If devs consider how each change may impact end users, and then explain that change for end users (or QA, or any other specific target audience), at the time they are making the commit and documenting the change, that's when you'll get the most accurate and comprehensive description of the changes. You also get a side benefit that git message are more useful for everyone involved (internal developers, internal QA).

adam-coster commented 9 months ago

Though I'll also note that you don't even need to do this through Git messages written for end-users (though I believe that's ideal):

If git messages include a ref to the issue they close, that would also be sufficient to accomplish all of these goals (assuming all changes go through GitHub Issues, even internal ones). In that case the changelog-building tooling could just fetch the titles all of the closes issues.

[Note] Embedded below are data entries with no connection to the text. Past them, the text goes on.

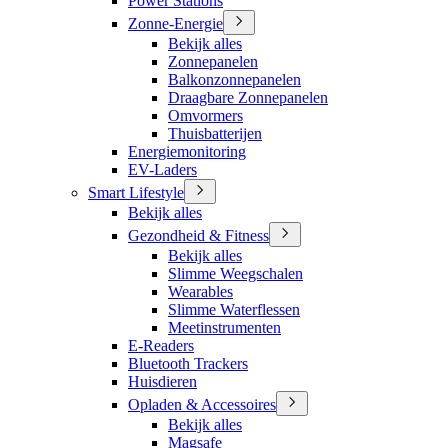
Power Stations
Zonne-Energie
Bekijk alles
Zonnepanelen
Balkonzonnepanelen
Draagbare Zonnepanelen
Omvormers
Thuisbatterijen
Energiemonitoring
EV-Laders
Smart Lifestyle
Bekijk alles
Gezondheid & Fitness
Bekijk alles
Slimme Weegschalen
Wearables
Slimme Waterflessen
Meetinstrumenten
E-Readers
Bluetooth Trackers
Huisdieren
Opladen & Accessoires
Bekijk alles
Magsafe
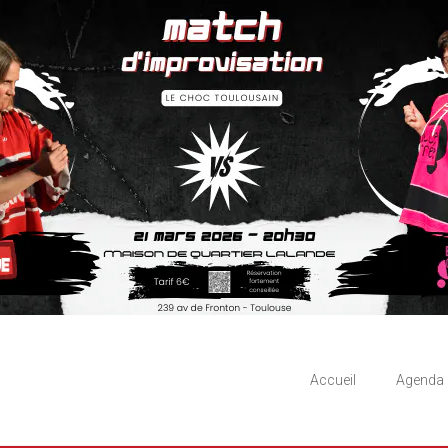
Accueil
Agenda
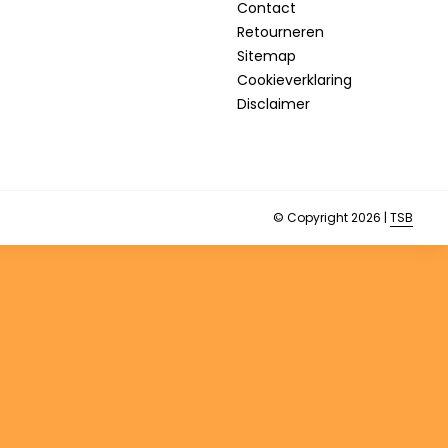
Contact
Retourneren
Sitemap
Cookieverklaring
Disclaimer
© Copyright 2026 |
TSB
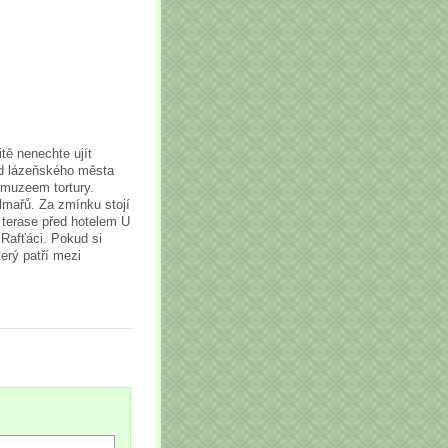
tě nenechte ujít
od lázeňského města
 muzeem tortury.
lmařů. Za zmínku stojí
 terase před hotelem U
 Rafťáci. Pokud si
erý patří mezi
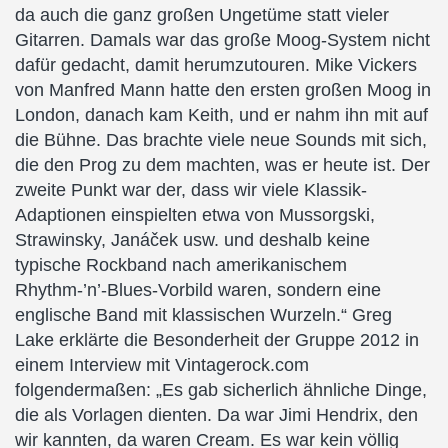
da auch die ganz großen Ungetüme statt vieler
Gitarren. Damals war das große Moog-System nicht
dafür gedacht, damit herumzutouren. Mike Vickers
von Manfred Mann hatte den ersten großen Moog in
London, danach kam Keith, und er nahm ihn mit auf
die Bühne. Das brachte viele neue Sounds mit sich,
die den Prog zu dem machten, was er heute ist. Der
zweite Punkt war der, dass wir viele Klassik-
Adaptionen einspielten etwa von Mussorgski,
Strawinsky, Janáček usw. und deshalb keine
typische Rockband nach amerikanischem
Rhythm-’n’-Blues-Vorbild waren, sondern eine
englische Band mit klassischen Wurzeln.“ Greg
Lake erklärte die Besonderheit der Gruppe 2012 in
einem Interview mit Vintagerock.com
folgendermaßen: „Es gab sicherlich ähnliche Dinge,
die als Vorlagen dienten. Da war Jimi Hendrix, den
wir kannten, da waren Cream. Es war kein völlig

Alphish commented 9 months ago

Just for the record, if release notes process was to be automated or semi-automated, the issues are better be sorted into features and bugs (considering bugs and FR repositories were merged), and also preferably sorted by their impact. On that note, I guess semi-automation - when baseline is auto-generated, but the human might then edit the output - might be more fitting, as it's easier to decide which is actually a big feature (and thus is better showcased at the top) and which is a minor addition. "We made a 'reload' button for running the game, we added a setting for the default project creation directory, also GUI prefabs are a thing now" 😉

Also, bugfixes related to new changes should be filtered out. For example, if new Code Editor is finally revealed, I'm pretty sure we'll get quite a few bug reports related to it (as with many new features, especially as big as this one). These bugfixes don't relate to something that has been broken in a previous monthly and is fixed in the new release, but rather something that has been broken/introduced and fixed in the same Beta cycle, and thus irrelevant in the monthly-to-monthly scope. Filtering these kinds of bugfixes would hopefully reduce some clutter, too. ^^'

YYDan commented 9 months ago

^ Yes, this would all be essential for any system we choose.

BscotchSeth commented 9 months ago

Just for the record, if release notes process was to be automated or semi-automated, the issues are better be sorted into features and bugs (considering bugs and FR repositories were merged), and also preferably sorted by their impact. On that note, I guess semi-automation - when baseline is auto-generated, but the human might then edit the output - might be more fitting, as it's easier to decide which is actually a big feature (and thus is better showcased at the top) and which is a minor addition. "We made a 'reload' button for running the game, we added a setting for the default project creation directory, also GUI prefabs are a thing now" 😉

Also, bugfixes related to new changes should be filtered out. For example, if new Code Editor is finally revealed, I'm pretty sure we'll get quite a few bug reports related to it (as with many new features, especially as big as this one). These bugfixes don't relate to something that has been broken in a previous monthly and is fixed in the new release, but rather something that has been broken/introduced and fixed in the same Beta cycle, and thus irrelevant in the monthly-to-monthly scope. Filtering these kinds of bugfixes would hopefully reduce some clutter, too. ^^'

Agreed! This can be achieved pretty easily with the Conventional Commits / Conventional Changelogs framework as described above, via prefixes and "streams". We deal with this pretty regularly in our studio, where we'll have changes that are shown internally to QA but don't end up on the final patch notes for players, which we manage via the methods Adam described in the OP.